I'll have to check. Ill post pics of the headtube tomorrow.


----------



## hoofhearted (Dec 18, 2016)

*Davis-Built .... 1919 Model Year ... Only 3-inch
AND 5-inch (approximate) headtube height
offered for 1919.  

Yours is the 3-inch.  If this were a Davis-Built
H-D ..... an optional factory tank was available,
for your frame-size ONLY.

NO 7-inch tallframe headtubes offered after 1918.

Find the Show Your Davis Bicycle thread, and 
prepare to be amazed.

Also, a thread exists specifically for the H-D bicycle.

Maybe some kindly Saint on the CABE is able to post some links ....

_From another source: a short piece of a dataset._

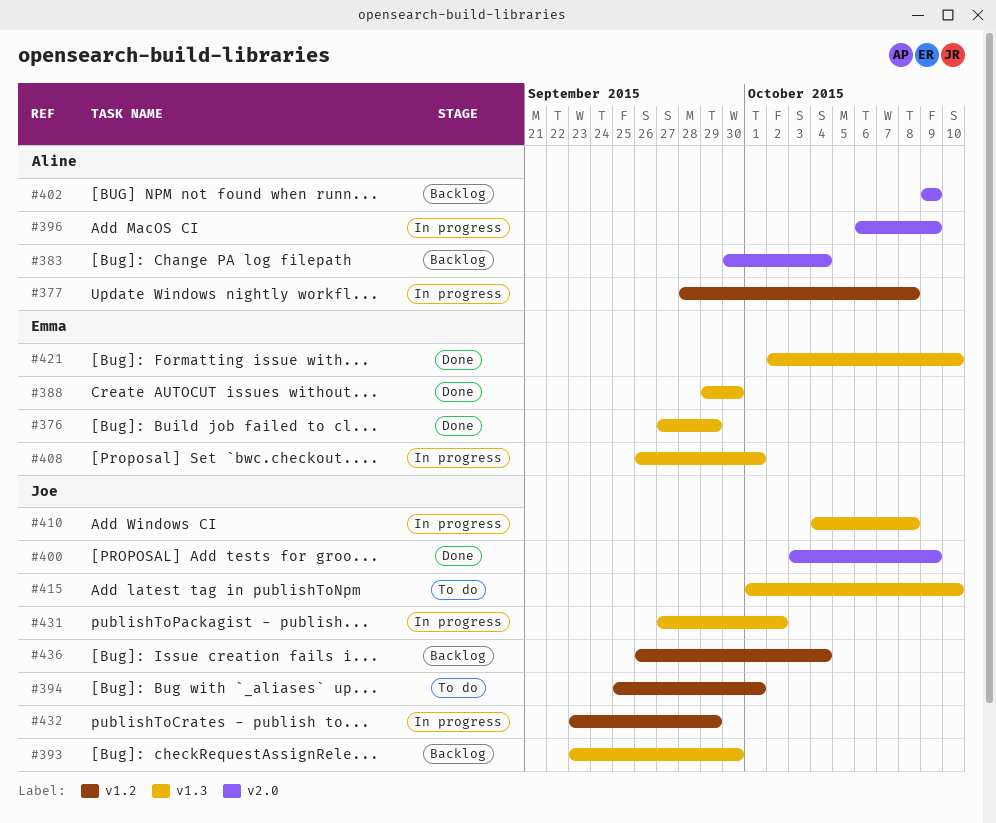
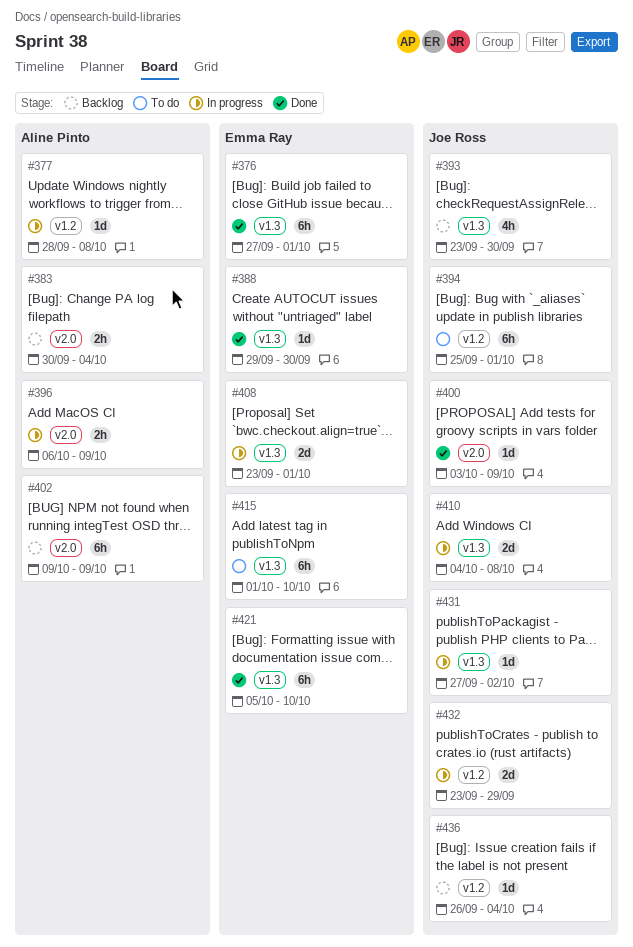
#376, due: Sep 29 -> Oct 1
#408, start: Sep 26 -> Sep 23
#415, owner: Joe Ross -> Emma Ray
#421, start: Oct 2 -> Oct 5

Nice machine .............
*
........... patric


----------



## joshfromga (Dec 20, 2016)




----------



## sam (Dec 20, 2016)

Same sprocket as Sears Master and Sharply Hardware


----------



## Oldnut (Dec 20, 2016)

For sale?


----------



## joshfromga (Jan 3, 2017)

THanks to everyone for the info!


Oldnut said:


> For sale?



 Sorry, it was gone almost from the first post.


----------



## Freqman1 (Jan 3, 2017)

Probably on its way to becoming a HD by now!


----------